Quando podiam estar juntos, apesar de serem tantos os compromissos dele fora do Espírito Santo, Tatau e Jac se divertiam naquele delicioso ambiente de cidade praiana. Algumas das lembranças mais fortes que o casal deve ter daqueles anos, penso eu, advêm das caminhadas pelas montanhas da região e dos sabores de peixes frescos que comiam junto à orla, especialmente o peruá frito do Antônio.
E foi por lá mesmo que aos poucos o casal Jac e Tatau foi se tornando mais viciado em caminhadas quilométricas. Um dia voltaram, então, de mudança para Belo Horizonte e se logo filiaram a um grupo de caminhantes de quase só mulheres, o que deixa o meu irmão se sentindo como se fosse dono de um harém. Seria agora a realização daquele sonho de uma van lotada de beldades? Jac não liga não. Aliás, adora – a mulherada é ainda mais amiga dela do que dele, e todos se divertem pra valer.
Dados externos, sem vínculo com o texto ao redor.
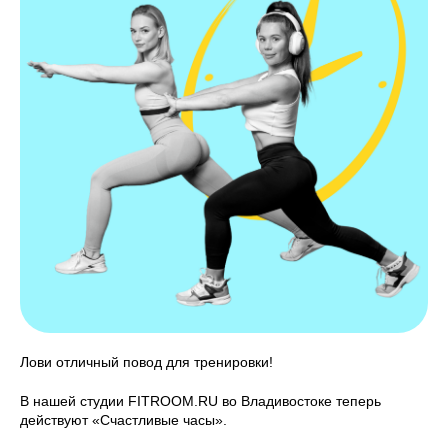
Лови отличный повод для тренировки!
В нашей студии FITROOM.RU во Владивостоке теперь
действуют «Счастливые часы».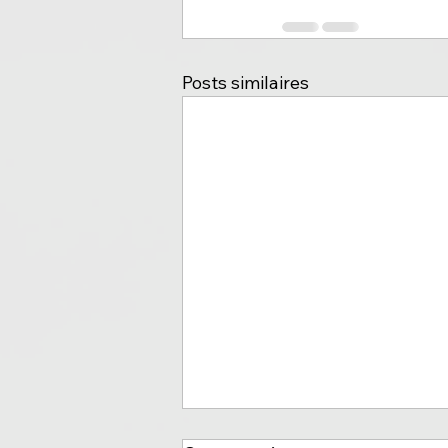
Posts similaires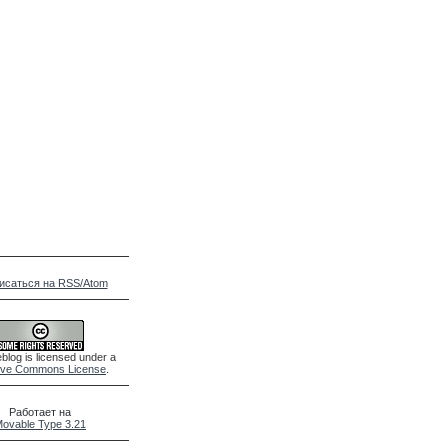
исаться на RSS/Atom
blog is licensed under a
ive Commons License
.
Работает на
ovable Type 3.21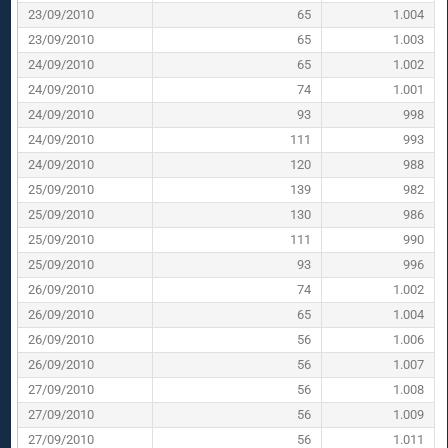
23/09/2010
65
1.004
23/09/2010
65
1.003
24/09/2010
65
1.002
24/09/2010
74
1.001
24/09/2010
93
998
24/09/2010
111
993
24/09/2010
120
988
25/09/2010
139
982
25/09/2010
130
986
25/09/2010
111
990
25/09/2010
93
996
26/09/2010
74
1.002
26/09/2010
65
1.004
26/09/2010
56
1.006
26/09/2010
56
1.007
27/09/2010
56
1.008
27/09/2010
56
1.009
27/09/2010
56
1.011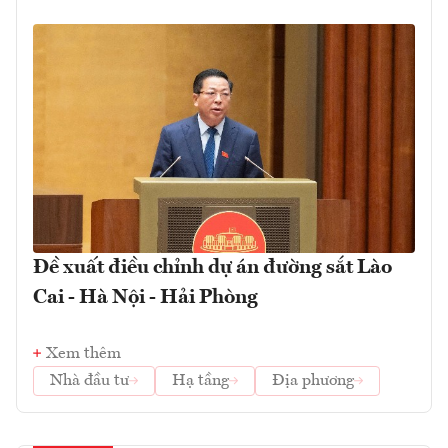
Đề xuất điều chỉnh dự án đường sắt Lào
Cai - Hà Nội - Hải Phòng
Xem thêm
Nhà đầu tư
Hạ tầng
Địa phương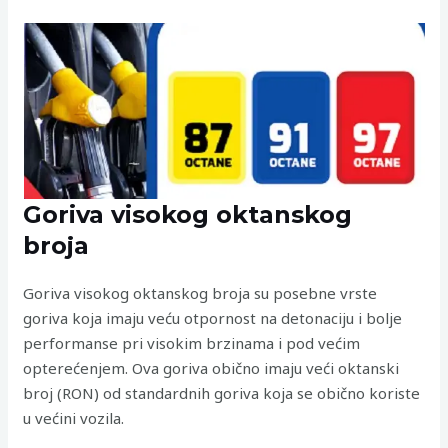
Goriva visokog oktanskog
broja
Goriva visokog oktanskog broja su posebne vrste
goriva koja imaju veću otpornost na detonaciju i bolje
performanse pri visokim brzinama i pod većim
opterećenjem. Ova goriva obično imaju veći oktanski
broj (RON) od standardnih goriva koja se obično koriste
u većini vozila.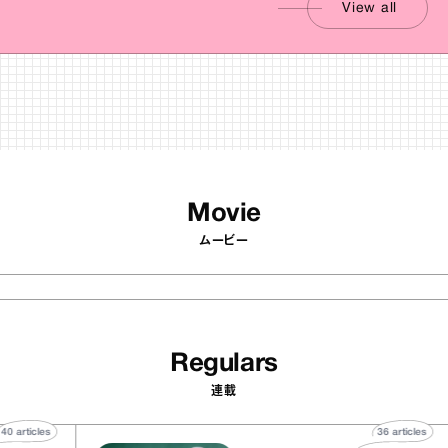
View all
Movie
ムービー
Regulars
連載
40
articles
36
articl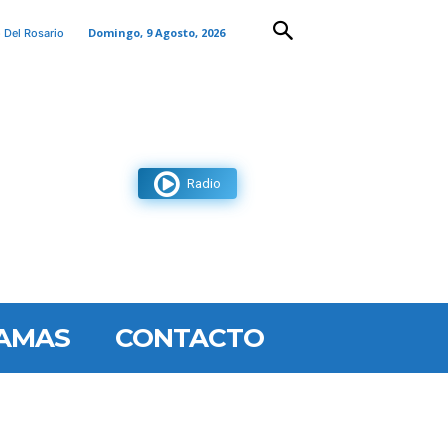
Domingo, 9 Agosto, 2026
 Del Rosario
Radio
AMAS
CONTACTO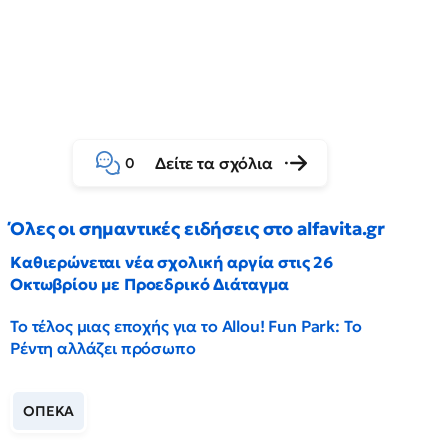
Δείτε τα σχόλια
0
Όλες οι σημαντικές ειδήσεις στο alfavita.gr
Καθιερώνεται νέα σχολική αργία στις 26
Οκτωβρίου με Προεδρικό Διάταγμα
Το τέλος μιας εποχής για το Allou! Fun Park: Το
Ρέντη αλλάζει πρόσωπο
ΟΠΕΚΑ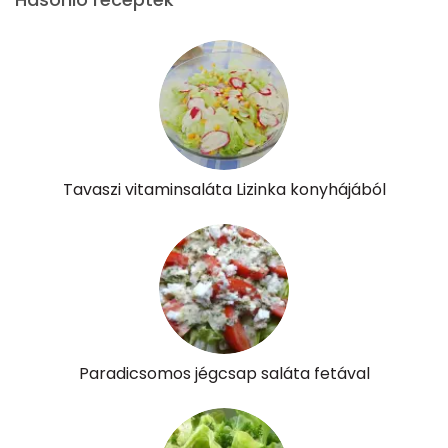
Összesen
8.8 g
Cukor
4 mg
Élelmi rost
3 mg
Víz
Tavaszi vitaminsaláta Lizinka konyhájából
Összesen
190.5 g
Vitaminok
Összesen
0
Paradicsomos jégcsap saláta fetával
A vitamin (RAE):
162 micro
B6 vitamin:
0 mg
Agora o nosso ilustre biografado pendura as chuteiras, e assim entra para o panteão dos sexagenários aposentados bem de vida. Como ele e Jac merecem esses privilégios! Tatau já está pronto para muitas caminhadas nacionais e internacionais! Enquanto isso, é muito feliz e faz muita gente feliz ao seu lado. Na condição de irmão e cunhado, só tenho elogios para esse casal nota mil! E nem tenho como agradecer a Jac, por salvar o nosso anjo loiro de pé sujo, e também ao Tatau, pelo tanto que já fez por mim. Este Contador de causo, apesar de tudo o que se disse antes sobre o irmão mais velho, ainda era um pouquinho mais farrista e mais aventureiro. Sobrevivemos os dois, uai, e de letra! Então, gente: benze a Deus! E saravá!